= Beginning of Section =

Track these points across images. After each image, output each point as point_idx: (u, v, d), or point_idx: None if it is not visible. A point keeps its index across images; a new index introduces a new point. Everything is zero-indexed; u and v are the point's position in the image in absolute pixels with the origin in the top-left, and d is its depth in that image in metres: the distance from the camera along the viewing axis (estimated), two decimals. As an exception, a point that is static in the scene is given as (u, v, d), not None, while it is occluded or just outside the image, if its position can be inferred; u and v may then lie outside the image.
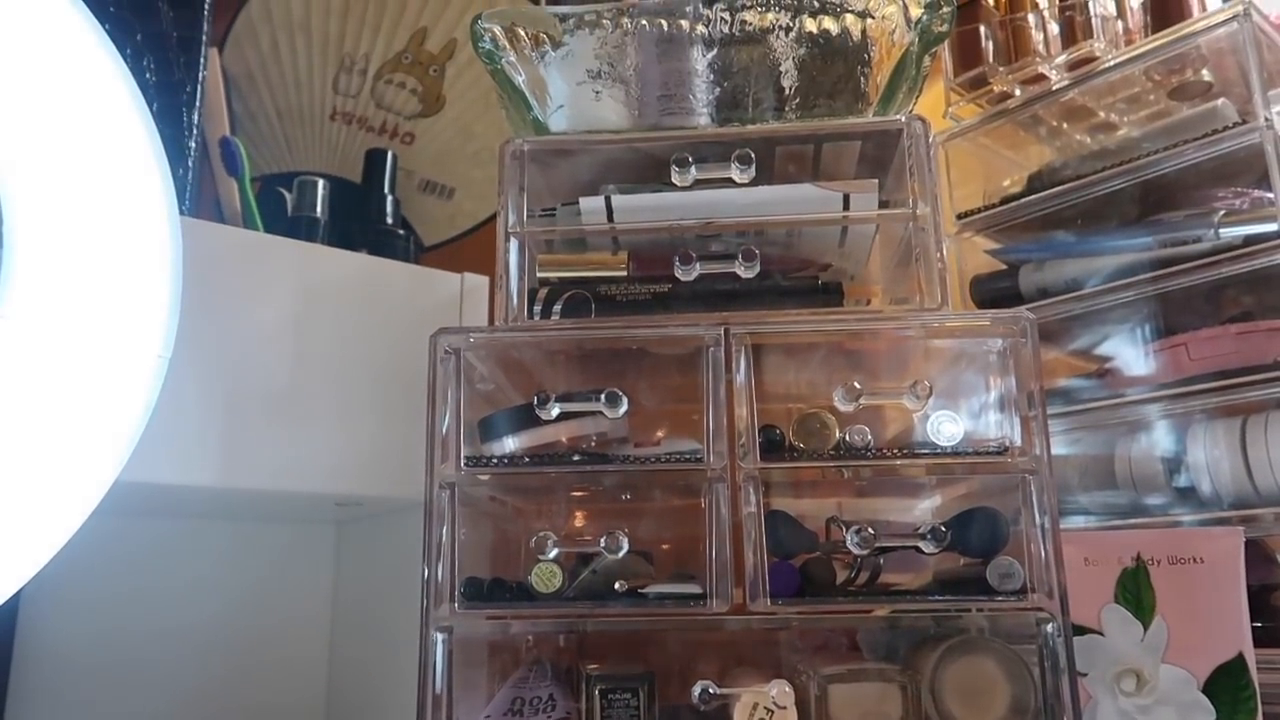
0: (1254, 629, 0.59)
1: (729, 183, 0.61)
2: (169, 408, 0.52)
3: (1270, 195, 0.73)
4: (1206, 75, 0.82)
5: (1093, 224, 0.84)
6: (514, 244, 0.62)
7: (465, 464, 0.57)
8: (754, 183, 0.61)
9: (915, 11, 0.63)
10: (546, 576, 0.55)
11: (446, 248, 1.03)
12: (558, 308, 0.61)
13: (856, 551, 0.54)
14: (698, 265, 0.60)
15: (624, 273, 0.63)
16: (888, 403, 0.59)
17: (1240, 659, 0.59)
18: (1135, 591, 0.60)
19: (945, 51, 0.94)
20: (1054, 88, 0.87)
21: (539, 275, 0.63)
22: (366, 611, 0.81)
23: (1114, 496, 0.79)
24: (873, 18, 0.64)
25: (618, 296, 0.62)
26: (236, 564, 0.82)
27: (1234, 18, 0.76)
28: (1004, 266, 0.89)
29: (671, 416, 0.66)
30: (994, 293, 0.89)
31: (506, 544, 0.67)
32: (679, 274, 0.60)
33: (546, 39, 0.65)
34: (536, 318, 0.61)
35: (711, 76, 0.65)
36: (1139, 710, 0.59)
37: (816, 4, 0.63)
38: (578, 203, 0.63)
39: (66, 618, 0.74)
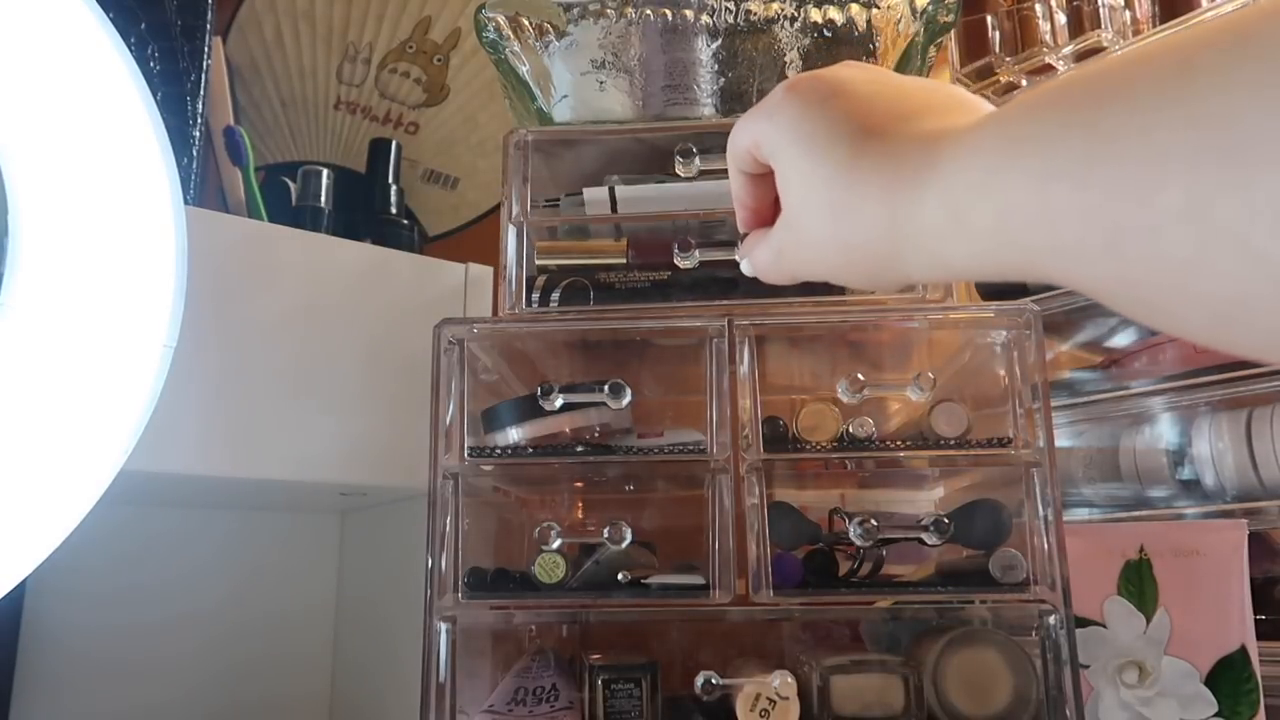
0: (1257, 622, 0.59)
1: (733, 173, 0.61)
2: (173, 397, 0.52)
3: (1277, 187, 0.73)
4: (1214, 66, 0.82)
5: (1099, 215, 0.83)
6: (518, 234, 0.62)
7: (469, 454, 0.57)
8: (758, 173, 0.61)
9: (921, 1, 0.63)
10: (550, 567, 0.55)
11: (451, 238, 1.03)
12: (556, 295, 0.61)
13: (859, 543, 0.54)
14: (697, 253, 0.60)
15: (623, 260, 0.63)
16: (891, 394, 0.59)
17: (1243, 651, 0.59)
18: (1138, 584, 0.60)
19: (951, 41, 0.93)
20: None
21: (537, 262, 0.63)
22: (370, 601, 0.81)
23: (1118, 489, 0.79)
24: (878, 7, 0.63)
25: (616, 284, 0.61)
26: (240, 553, 0.82)
27: (1242, 8, 0.75)
28: (1009, 258, 0.89)
29: (675, 407, 0.66)
30: (999, 284, 0.88)
31: (510, 534, 0.67)
32: (679, 262, 0.60)
33: (550, 29, 0.64)
34: (535, 305, 0.61)
35: (716, 67, 0.65)
36: (1141, 702, 0.59)
37: (822, -6, 0.63)
38: (581, 193, 0.63)
39: (71, 606, 0.74)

= End of Section =

WORK TO COMPLETE: Could you reproduce the entries verbatim, leaving out all pictures?

RESPONSE BELOW:
Track these points across images. After each image, output each point as point_idx: (u, v, d), or point_idx: None if it is not visible. A point keeps its index across images; a new index introduces a new point. Everything is zero-indexed; u and v are the point's position in the image in absolute pixels with the origin in the top-left, and d is its depth in that image in metres: the distance from the camera along the viewing axis (estimated), two decimals. As an exception, a point that is static in the scene is given as (u, v, d), not None, while it is occluded or just outside the image, if its position can be inferred; u and v may then lie outside the image.
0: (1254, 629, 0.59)
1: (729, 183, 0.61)
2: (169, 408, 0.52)
3: (1270, 195, 0.73)
4: (1206, 75, 0.82)
5: (1093, 224, 0.84)
6: (514, 244, 0.62)
7: (465, 464, 0.57)
8: (754, 183, 0.61)
9: (915, 11, 0.63)
10: (546, 576, 0.55)
11: (446, 248, 1.03)
12: (558, 308, 0.61)
13: (856, 551, 0.54)
14: (698, 265, 0.60)
15: (624, 273, 0.63)
16: (888, 403, 0.59)
17: (1240, 659, 0.59)
18: (1135, 591, 0.60)
19: (945, 51, 0.94)
20: (1054, 88, 0.87)
21: (539, 275, 0.63)
22: (366, 611, 0.81)
23: (1114, 496, 0.79)
24: (873, 18, 0.64)
25: (618, 296, 0.62)
26: (236, 564, 0.82)
27: (1234, 18, 0.76)
28: (1004, 266, 0.89)
29: (671, 416, 0.66)
30: (994, 293, 0.89)
31: (506, 544, 0.67)
32: (679, 274, 0.60)
33: (546, 39, 0.65)
34: (536, 318, 0.61)
35: (711, 76, 0.65)
36: (1139, 710, 0.59)
37: (816, 4, 0.63)
38: (578, 203, 0.63)
39: (66, 618, 0.74)
0: (1257, 622, 0.59)
1: (733, 173, 0.61)
2: (173, 397, 0.52)
3: (1277, 187, 0.73)
4: (1214, 66, 0.82)
5: (1099, 215, 0.83)
6: (518, 234, 0.62)
7: (469, 454, 0.57)
8: (758, 173, 0.61)
9: (921, 1, 0.63)
10: (550, 567, 0.55)
11: (451, 238, 1.03)
12: (556, 295, 0.61)
13: (859, 543, 0.54)
14: (697, 253, 0.60)
15: (623, 260, 0.63)
16: (891, 394, 0.59)
17: (1243, 651, 0.59)
18: (1138, 584, 0.60)
19: (951, 41, 0.93)
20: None
21: (537, 262, 0.63)
22: (370, 601, 0.81)
23: (1118, 489, 0.79)
24: (878, 7, 0.63)
25: (616, 284, 0.61)
26: (240, 553, 0.82)
27: (1242, 8, 0.75)
28: (1009, 258, 0.89)
29: (675, 407, 0.66)
30: (999, 284, 0.88)
31: (510, 534, 0.67)
32: (679, 262, 0.60)
33: (550, 29, 0.64)
34: (535, 305, 0.61)
35: (716, 67, 0.65)
36: (1141, 702, 0.59)
37: (822, -6, 0.63)
38: (581, 193, 0.63)
39: (71, 606, 0.74)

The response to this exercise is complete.